**PROBLEM TO WORK ON**
Rewrite the lines from the one containing "2000: median 2.0, box" through the end of the records, replacing "largest" with "widest" and changing nothing else. Leave the pictures out of the answer.

**RECORDS SUPPLIED**

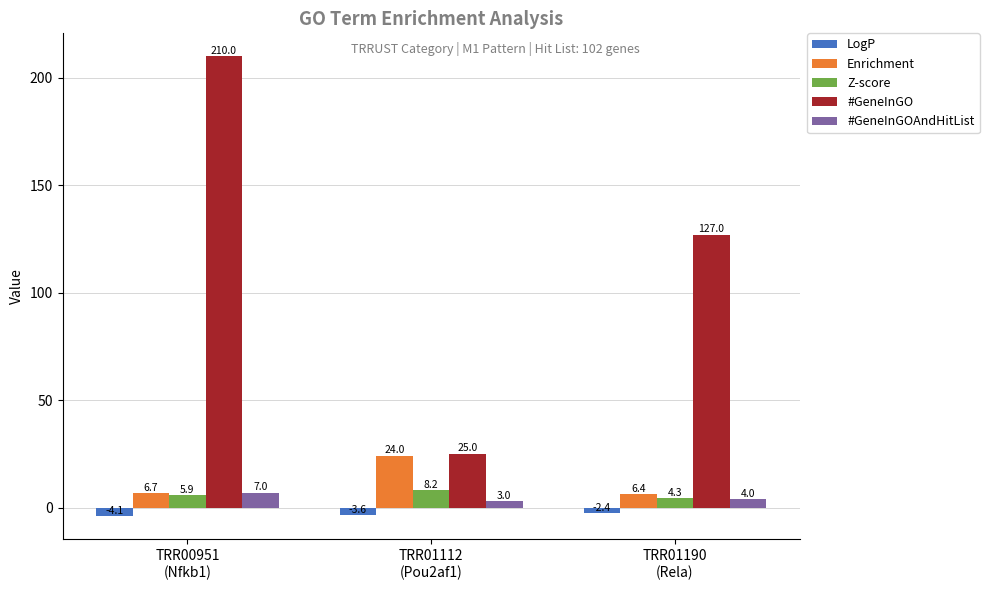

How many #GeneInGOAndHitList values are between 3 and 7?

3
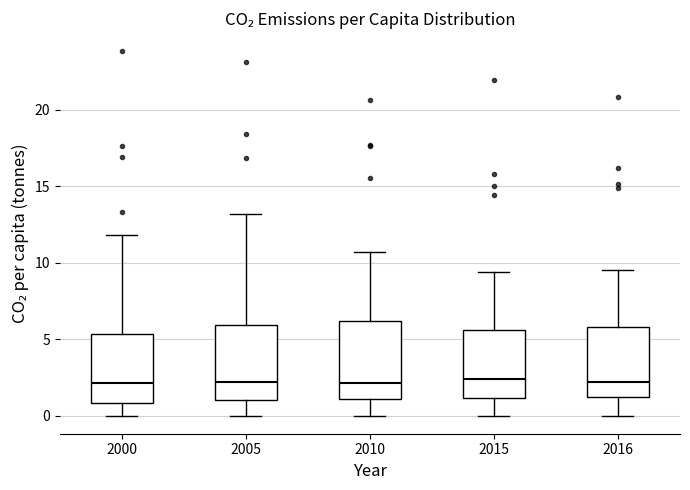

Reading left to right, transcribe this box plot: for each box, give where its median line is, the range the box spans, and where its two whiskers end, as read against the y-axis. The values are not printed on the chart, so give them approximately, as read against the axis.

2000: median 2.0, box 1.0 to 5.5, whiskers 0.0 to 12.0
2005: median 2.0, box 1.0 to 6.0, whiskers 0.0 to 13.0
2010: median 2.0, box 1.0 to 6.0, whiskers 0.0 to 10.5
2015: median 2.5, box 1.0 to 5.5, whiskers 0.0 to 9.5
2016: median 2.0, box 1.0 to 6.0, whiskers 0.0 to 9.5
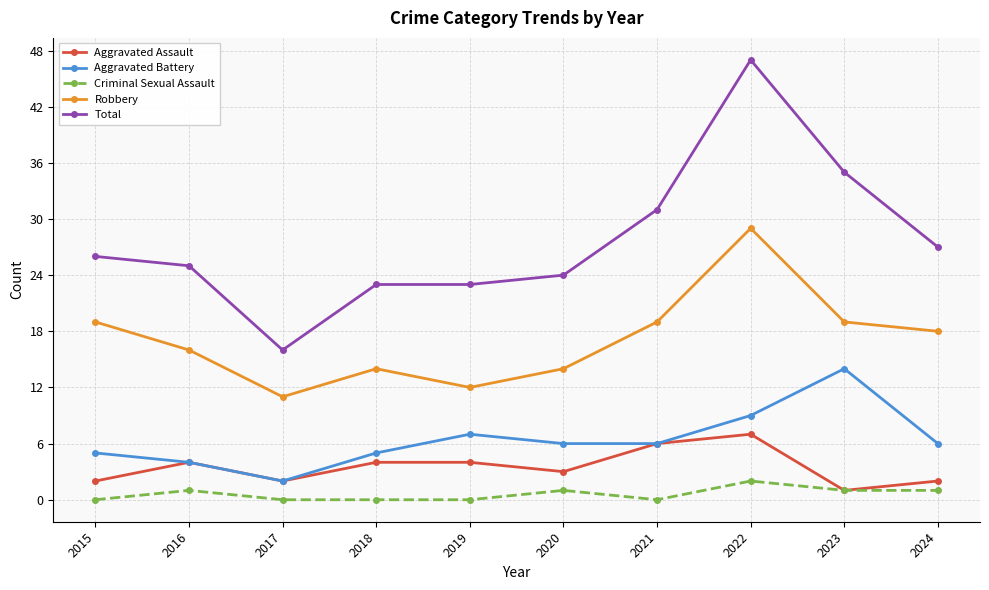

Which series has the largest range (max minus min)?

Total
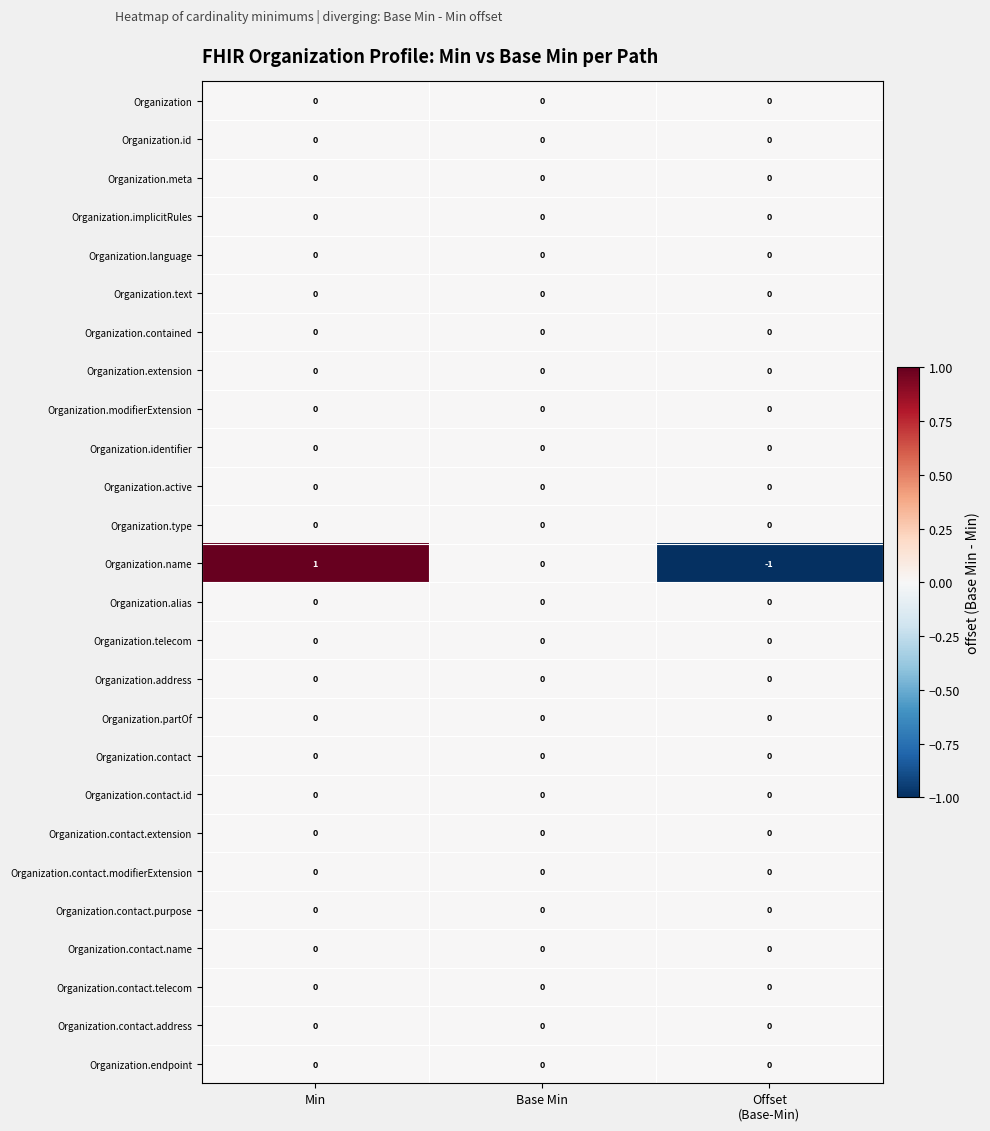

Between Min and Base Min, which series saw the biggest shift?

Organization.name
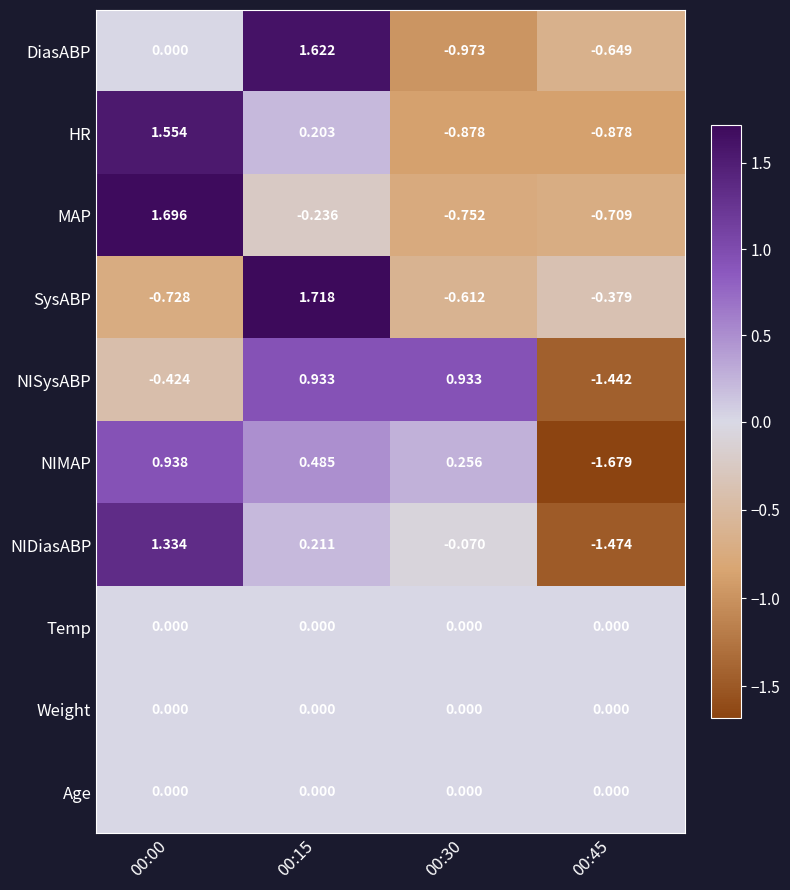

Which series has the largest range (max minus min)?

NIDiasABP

**EXERCISE RESULT**
2000: median 2.0, box 1.0 to 5.5, whiskers 0.0 to 12.0
2005: median 2.0, box 1.0 to 6.0, whiskers 0.0 to 13.0
2010: median 2.0, box 1.0 to 6.0, whiskers 0.0 to 10.5
2015: median 2.5, box 1.0 to 5.5, whiskers 0.0 to 9.5
2016: median 2.0, box 1.0 to 6.0, whiskers 0.0 to 9.5

Which series has the widest range (max minus min)?

Total

Between Min and Base Min, which series saw the biggest shift?

Organization.name

Which series has the widest range (max minus min)?

NIDiasABP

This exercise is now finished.